I am looking at purchasing a 3D printer for prototyping fishing lures, making injection molds, and making mold masters for silicone open-pour molds.  Having said that I would also like the ability to print in some of the higher temp materials (Nylon, PC, Carbon Fiber).  I have come the the conclusion that I want a Qidi Tech machine, however I am stumped on which one.  I understand that the X-Pro does not come with the high temp extruder that is necessary to print in PC/Nylon/CF.  My question is this, is there an upgrade available for the x-pro that would offer such an extruder?  Is it possible to install a high temp extruder and update the firmware to be able to program those higher temps?  If the answer is yes, has anyone done this with success?

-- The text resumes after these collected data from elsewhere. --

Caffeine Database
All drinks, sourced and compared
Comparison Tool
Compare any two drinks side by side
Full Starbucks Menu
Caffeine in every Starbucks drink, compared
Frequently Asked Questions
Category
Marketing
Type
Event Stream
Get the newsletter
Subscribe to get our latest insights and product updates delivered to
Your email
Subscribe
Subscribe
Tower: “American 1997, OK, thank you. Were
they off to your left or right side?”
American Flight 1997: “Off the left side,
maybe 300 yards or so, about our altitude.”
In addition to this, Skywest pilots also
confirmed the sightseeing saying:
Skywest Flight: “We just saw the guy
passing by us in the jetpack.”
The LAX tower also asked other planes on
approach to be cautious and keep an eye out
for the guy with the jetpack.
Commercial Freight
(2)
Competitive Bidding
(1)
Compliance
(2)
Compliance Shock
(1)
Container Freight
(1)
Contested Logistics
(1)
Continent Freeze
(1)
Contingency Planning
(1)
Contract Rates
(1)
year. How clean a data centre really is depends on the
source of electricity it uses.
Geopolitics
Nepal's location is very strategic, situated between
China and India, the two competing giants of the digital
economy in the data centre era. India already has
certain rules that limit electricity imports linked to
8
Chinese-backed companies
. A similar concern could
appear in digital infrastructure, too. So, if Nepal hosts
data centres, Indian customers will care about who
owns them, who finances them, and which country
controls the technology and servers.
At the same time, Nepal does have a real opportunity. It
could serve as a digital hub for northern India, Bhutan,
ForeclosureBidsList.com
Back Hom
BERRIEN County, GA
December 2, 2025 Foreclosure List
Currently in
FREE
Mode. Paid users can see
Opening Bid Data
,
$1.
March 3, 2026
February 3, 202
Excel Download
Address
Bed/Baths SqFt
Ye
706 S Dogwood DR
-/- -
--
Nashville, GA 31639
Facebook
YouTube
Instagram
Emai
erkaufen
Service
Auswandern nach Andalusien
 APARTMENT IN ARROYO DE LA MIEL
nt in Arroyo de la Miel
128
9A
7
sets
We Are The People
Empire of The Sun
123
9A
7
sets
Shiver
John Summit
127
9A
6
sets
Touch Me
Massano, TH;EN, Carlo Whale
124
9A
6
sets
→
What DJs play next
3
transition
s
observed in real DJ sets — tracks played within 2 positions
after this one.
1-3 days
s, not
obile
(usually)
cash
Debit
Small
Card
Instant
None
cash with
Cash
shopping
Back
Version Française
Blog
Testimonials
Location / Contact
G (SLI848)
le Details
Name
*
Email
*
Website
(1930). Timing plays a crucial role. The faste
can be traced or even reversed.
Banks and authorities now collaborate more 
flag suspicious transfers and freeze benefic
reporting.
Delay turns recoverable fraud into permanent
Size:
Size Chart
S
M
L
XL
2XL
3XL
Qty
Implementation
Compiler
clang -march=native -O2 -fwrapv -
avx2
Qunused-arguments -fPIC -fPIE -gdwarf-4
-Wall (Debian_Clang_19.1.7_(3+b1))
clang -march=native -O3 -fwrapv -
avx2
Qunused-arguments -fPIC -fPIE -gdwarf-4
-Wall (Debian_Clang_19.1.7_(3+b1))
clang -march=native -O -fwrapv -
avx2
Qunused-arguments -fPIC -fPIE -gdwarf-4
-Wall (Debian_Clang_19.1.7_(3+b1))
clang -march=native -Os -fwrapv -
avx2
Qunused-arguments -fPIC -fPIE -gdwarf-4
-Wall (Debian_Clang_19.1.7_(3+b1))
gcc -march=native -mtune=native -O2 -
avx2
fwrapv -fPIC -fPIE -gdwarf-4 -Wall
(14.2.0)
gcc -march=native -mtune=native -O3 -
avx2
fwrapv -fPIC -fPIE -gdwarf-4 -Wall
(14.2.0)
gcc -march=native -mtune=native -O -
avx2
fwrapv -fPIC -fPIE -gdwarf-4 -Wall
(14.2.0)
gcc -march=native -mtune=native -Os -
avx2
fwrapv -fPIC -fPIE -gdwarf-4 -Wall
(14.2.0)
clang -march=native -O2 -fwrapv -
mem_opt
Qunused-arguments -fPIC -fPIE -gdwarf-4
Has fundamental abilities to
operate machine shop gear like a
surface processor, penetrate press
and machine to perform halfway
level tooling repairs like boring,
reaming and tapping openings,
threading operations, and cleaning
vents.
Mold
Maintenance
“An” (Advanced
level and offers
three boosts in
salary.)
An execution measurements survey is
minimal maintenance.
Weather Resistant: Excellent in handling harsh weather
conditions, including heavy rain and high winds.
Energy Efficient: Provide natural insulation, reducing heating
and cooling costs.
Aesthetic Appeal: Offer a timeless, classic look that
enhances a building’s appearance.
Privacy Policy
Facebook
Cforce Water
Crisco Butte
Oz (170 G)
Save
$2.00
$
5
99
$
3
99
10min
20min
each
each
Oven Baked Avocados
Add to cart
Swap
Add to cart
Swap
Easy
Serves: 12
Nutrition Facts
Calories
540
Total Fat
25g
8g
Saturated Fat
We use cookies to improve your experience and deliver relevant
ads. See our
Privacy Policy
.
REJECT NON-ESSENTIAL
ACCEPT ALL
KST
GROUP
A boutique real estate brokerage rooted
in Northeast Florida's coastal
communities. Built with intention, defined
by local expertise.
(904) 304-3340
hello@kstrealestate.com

If the answer is no I will forgo the ability to print in 2 colors and move on the the X-Plus...

Thanks,

-Frosstyx

----------


## Crufus

> Hello all, 
> 
> I am looking at purchasing a 3D printer for prototyping fishing lures, making injection molds, and making mold masters for silicone open-pour molds.  Having said that I would also like the ability to print in some of the higher temp materials (Nylon, PC, Carbon Fiber).  I have come the the conclusion that I want a Qidi Tech machine, however I am stumped on which one.  I understand that the X-Pro does not come with the high temp extruder that is necessary to print in PC/Nylon/CF.  My question is this, is there an upgrade available for the x-pro that would offer such an extruder?  Is it possible to install a high temp extruder and update the firmware to be able to program those higher temps?  If the answer is yes, has anyone done this with success?
> 
> If the answer is no I will forgo the ability to print in 2 colors and move on the the X-Plus...
> 
> Thanks,
> 
> -Frosstyx


I have the X-Plus. I have been extremely satisfied with the results. With that said I have had several communications with Qidi via email. They are extremely helpful when I ask a question. 
Send them a email and ask your questions and I am sure they will respond quickly.

----------